[Opening Dataset extract section]

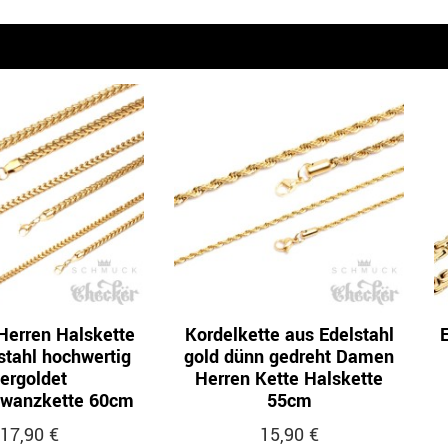
n
Herren Halskette
Kordelkette aus Edelstahl
stahl hochwertig
gold dünn gedreht Damen
ergoldet
Herren Kette Halskette
hwanzkette 60cm
55cm
17,90 €
15,90 €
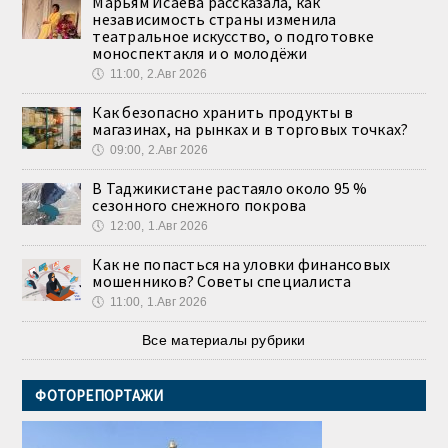
Марьям Исаева рассказала, как
независимость страны изменила
театральное искусство, о подготовке
моноспектакля и о молодёжи
🕔
11:00, 2.Авг 2026
Как безопасно хранить продукты в
магазинах, на рынках и в торговых точках?
🕔
09:00, 2.Авг 2026
В Таджикистане растаяло около 95 %
сезонного снежного покрова
🕔
12:00, 1.Авг 2026
Как не попасться на уловки финансовых
мошенников? Советы специалиста
🕔
11:00, 1.Авг 2026
Все материалы рубрики
ФОТОРЕПОРТАЖИ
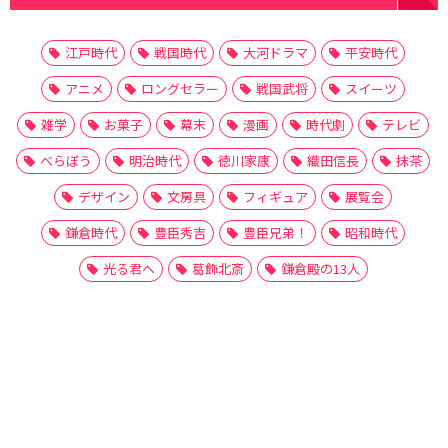
江戸時代
戦国時代
大河ドラマ
平安時代
アニメ
ロングセラー
戦国武将
スイーツ
雑学
お菓子
幕末
漫画
時代劇
テレビ
べらぼう
明治時代
徳川家康
織田信長
抹茶
デザイン
文房具
フィギュア
展覧会
鎌倉時代
豊臣秀吉
豊臣兄弟！
昭和時代
光る君へ
葛飾北斎
鎌倉殿の13人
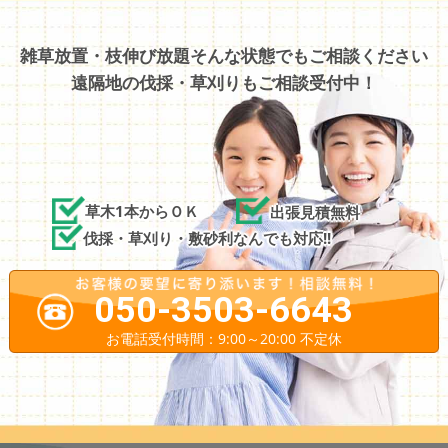
雑草放置・枝伸び放題そんな状態でもご相談ください
遠隔地の伐採・草刈りもご相談受付中！
草木1本からＯＫ
出張見積無料
伐採・草刈り・敷砂利なんでも対応!!
050-3503-6643
お電話受付時間：9:00～20:00 不定休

[Closing Dataset extract section]

▶ _What this task involves_:
Give every line of text from the data above as a numbered list, skipping any blank lines and leaving out the pictures.

▶ _Solution to this exercise_:
1. n
2. Herren Halskette
3. Kordelkette aus Edelstahl
4. stahl hochwertig
5. gold dünn gedreht Damen
6. ergoldet
7. Herren Kette Halskette
8. hwanzkette 60cm
9. 55cm
10. 17,90 €
11. 15,90 €
12. Марьям Исаева рассказала, как
13. независимость страны изменила
14. театральное искусство, о подготовке
15. моноспектакля и о молодёжи
16. 🕔
17. 11:00, 2.Авг 2026
18. Как безопасно хранить продукты в
19. магазинах, на рынках и в торговых точках?
20. 🕔
21. 09:00, 2.Авг 2026
22. В Таджикистане растаяло около 95 %
23. сезонного снежного покрова
24. 🕔
25. 12:00, 1.Авг 2026
26. Как не попасться на уловки финансовых
27. мошенников? Советы специалиста
28. 🕔
29. 11:00, 1.Авг 2026
30. Все материалы рубрики
31. ФОТОРЕПОРТАЖИ
32. 江戸時代
33. 戦国時代
34. 大河ドラマ
35. 平安時代
36. アニメ
37. ロングセラー
38. 戦国武将
39. スイーツ
40. 雑学
41. お菓子
42. 幕末
43. 漫画
44. 時代劇
45. テレビ
46. べらぼう
47. 明治時代
48. 徳川家康
49. 織田信長
50. 抹茶
51. デザイン
52. 文房具
53. フィギュア
54. 展覧会
55. 鎌倉時代
56. 豊臣秀吉
57. 豊臣兄弟！
58. 昭和時代
59. 光る君へ
60. 葛飾北斎
61. 鎌倉殿の13人
62. 雑草放置・枝伸び放題そんな状態でもご相談ください
63. 遠隔地の伐採・草刈りもご相談受付中！
64. 草木1本からＯＫ
65. 出張見積無料
66. 伐採・草刈り・敷砂利なんでも対応!!
67. 050-3503-6643
68. お電話受付時間：9:00～20:00 不定休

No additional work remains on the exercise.